One market shop (~$22) plus prorated staples and a little dairy kept two people at roughly $83 a week. The engine was batch cooking — one pot, three meals. Shopping inland instead of on the tourist strip quietly shaved the bill, and a small treat allowance kept the whole thing sustainable for eleven months and counting.
Doesn’t eating this cheaply get monotonous?
It would if you ate the same dish nightly, which is why the base pot gets re-seasoned into something different each day. Lemon, chilli, fresh herbs and a change of starch turn one stew into three meals that don’t taste related. Variety comes from technique, not from buying more.
How do you store food without a proper fridge?

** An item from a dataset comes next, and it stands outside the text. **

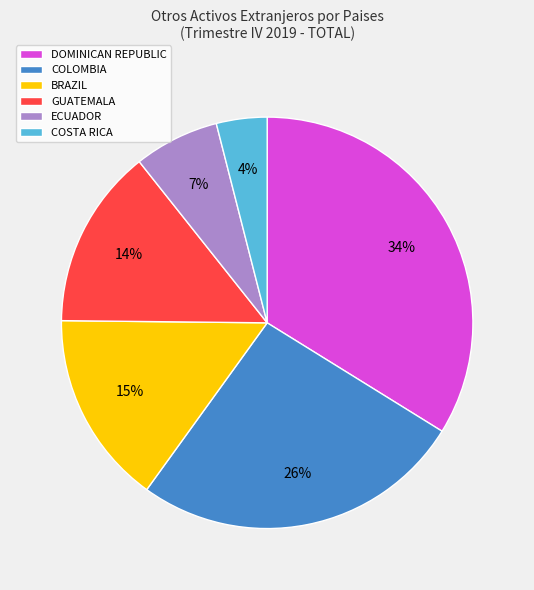

What percentage is the BRAZIL slice, to the nearest percent?

15%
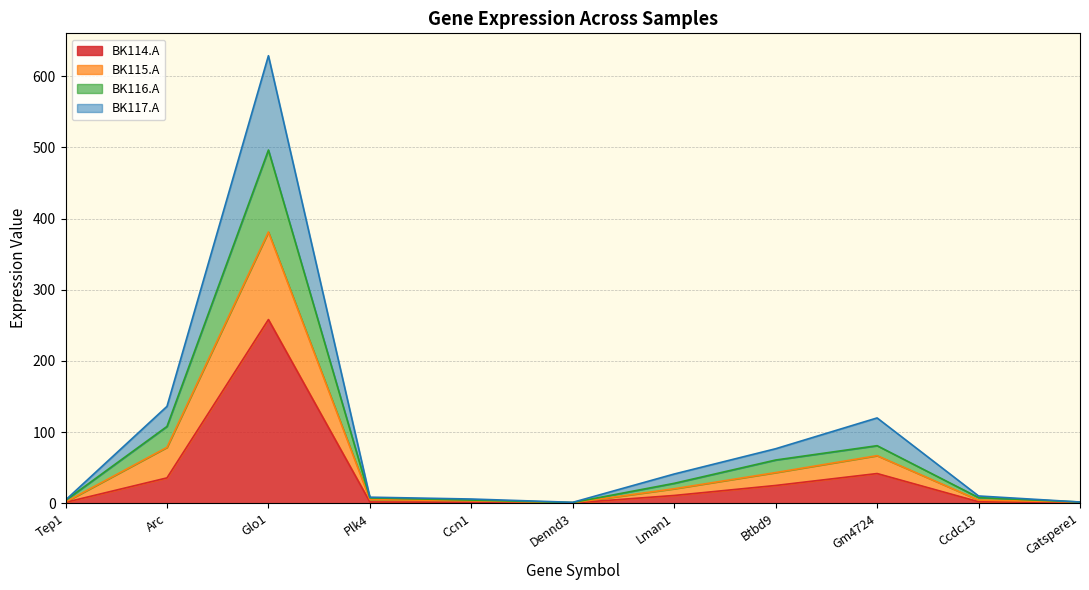

Does the chart have visible grid lines?

Yes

A cool box with frozen bottles keeps things at cellar temperature for two to three days, which is plenty when you shop little and often. Cooked dishes that get reheated daily stay safe longer than raw ingredients, and bread, eggs and hard cheese are forgiving by nature. You simply stop buying anything that demands refrigeration.
Could a solo traveler hit a similar per-person cost?
Roughly, though cooking for one is slightly less efficient because staples and fresh produce don’t always halve neatly. Batch cooking still helps enormously — freeze or chill portions and you spread one effort across several days. Expect a touch higher per head than a couple, but the same routine absolutely scales down.
I left the van with a melon I hadn’t paid for and a notebook full of meals I’ve cooked a dozen times since. The lasting lesson wasn’t about money. It was that the right kind of constraint makes you a more attentive cook — and that eating well on almost nothing is less about discipline than about paying attention at the market on a Saturday morning.